▶ _BRANO DEL TESTO_
◆ ◆ ◆
Vedovanza

di Assunta Scialdone

Il matrimonio dura anche dopo la morte. Lo dicono i Padri della Chiesa

8 Maggio 2019

sposi

Quando l’amore che unisce gli sposi è quello di Dio, neanche la morte può decretare la fine di quella unione. L’una sola carne continuerà a vivere oltre la morte e verrà vissuta, in cielo, con modalità a noi sconosciute. Lo si evince chiaramente dal pensiero di alcuni Padri della Chiesa dei primi secoli.

L’ipotesi avanzata nell’ultimo articolo, che riguardava il destino della consacrazione matrimoniale dopo la morte, ha suscitato in alcuni gioia, mentre in altri perplessità. Questi ultimi l’hanno avvertita come una strana novità. Ebbene vorremmo mostrare che tale non è ponendo in luce il pensiero a tale riguardo di alcuni Padri della Chiesa dei primi secoli.

La visione di Cristo sul matrimonio, come riportata dai sinottici e da Paolo, sembrerebbe netta e radicale, nello spirito di una cosciente, piena e indissolubile donazione reciproca. Gesù, spesso, nei suoi insegnamenti sposta il discorso da un piano puramente legale a quello teologico in modo da esaltare la scelta radicale, umana e spirituale di compiere la volontà di Dio. La scelta sembra mostrarsi definitiva. La dottrina della Chiesa cattolica per quanto riguarda l’indissolubilità del matrimonio non è da tutti condivisa. Il dibattito si fonderebbe su alcuni testi biblici di indubbia interpretazione che tuttavia vengono letti dalla Chiesa cristiana Ortodossa e Protestante come possibilità di un secondo matrimonio. I testi in questione sono: 1 Cor 7, 10-11; Mc 10, 11-12; Lc 16,18; Mt 5, 32; Mt 19, 9. Solo i due testi di Matteo sembrano lasciare aperta la possibilità di un ripudio e di conseguenza l’apertura alle seconde nozze anche se ciò nel testo biblico non viene menzionato.
◆ ◆ ◆
▶ _MATERIALE FORNITO_

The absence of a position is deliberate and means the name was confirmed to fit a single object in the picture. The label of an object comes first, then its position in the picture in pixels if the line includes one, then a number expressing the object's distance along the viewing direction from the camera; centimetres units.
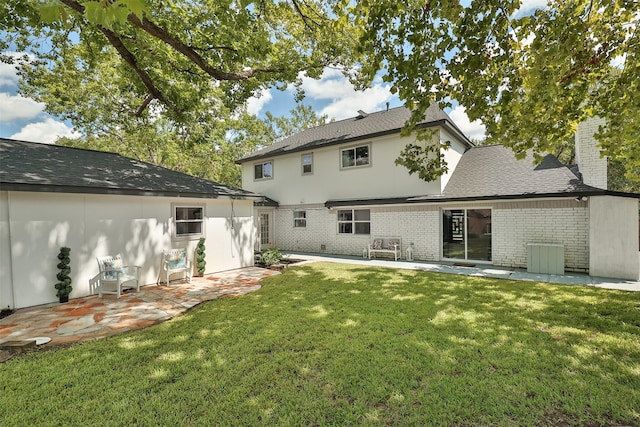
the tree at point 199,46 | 746
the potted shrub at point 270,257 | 1159
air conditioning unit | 936
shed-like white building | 632
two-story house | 910
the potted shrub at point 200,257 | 946
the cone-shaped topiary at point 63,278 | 671
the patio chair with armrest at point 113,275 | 716
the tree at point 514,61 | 409
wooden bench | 1288
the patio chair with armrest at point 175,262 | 841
◆ ◆ ◆
▶ _COSA FARE_
Ricopia parola per parola il passo del brano sul matrimonio dopo la morte compreso tra "di Assunta Scialdone" e "riguardo di alcuni Padri della Chiesa dei primi secoli.", estremi inclusi. Per rispondere serviti unicamente del brano.

▶ _RISPOSTA_
di Assunta Scialdone

Il matrimonio dura anche dopo la morte. Lo dicono i Padri della Chiesa

8 Maggio 2019

sposi

Quando l’amore che unisce gli sposi è quello di Dio, neanche la morte può decretare la fine di quella unione. L’una sola carne continuerà a vivere oltre la morte e verrà vissuta, in cielo, con modalità a noi sconosciute. Lo si evince chiaramente dal pensiero di alcuni Padri della Chiesa dei primi secoli.

L’ipotesi avanzata nell’ultimo articolo, che riguardava il destino della consacrazione matrimoniale dopo la morte, ha suscitato in alcuni gioia, mentre in altri perplessità. Questi ultimi l’hanno avvertita come una strana novità. Ebbene vorremmo mostrare che tale non è ponendo in luce il pensiero a tale riguardo di alcuni Padri della Chiesa dei primi secoli.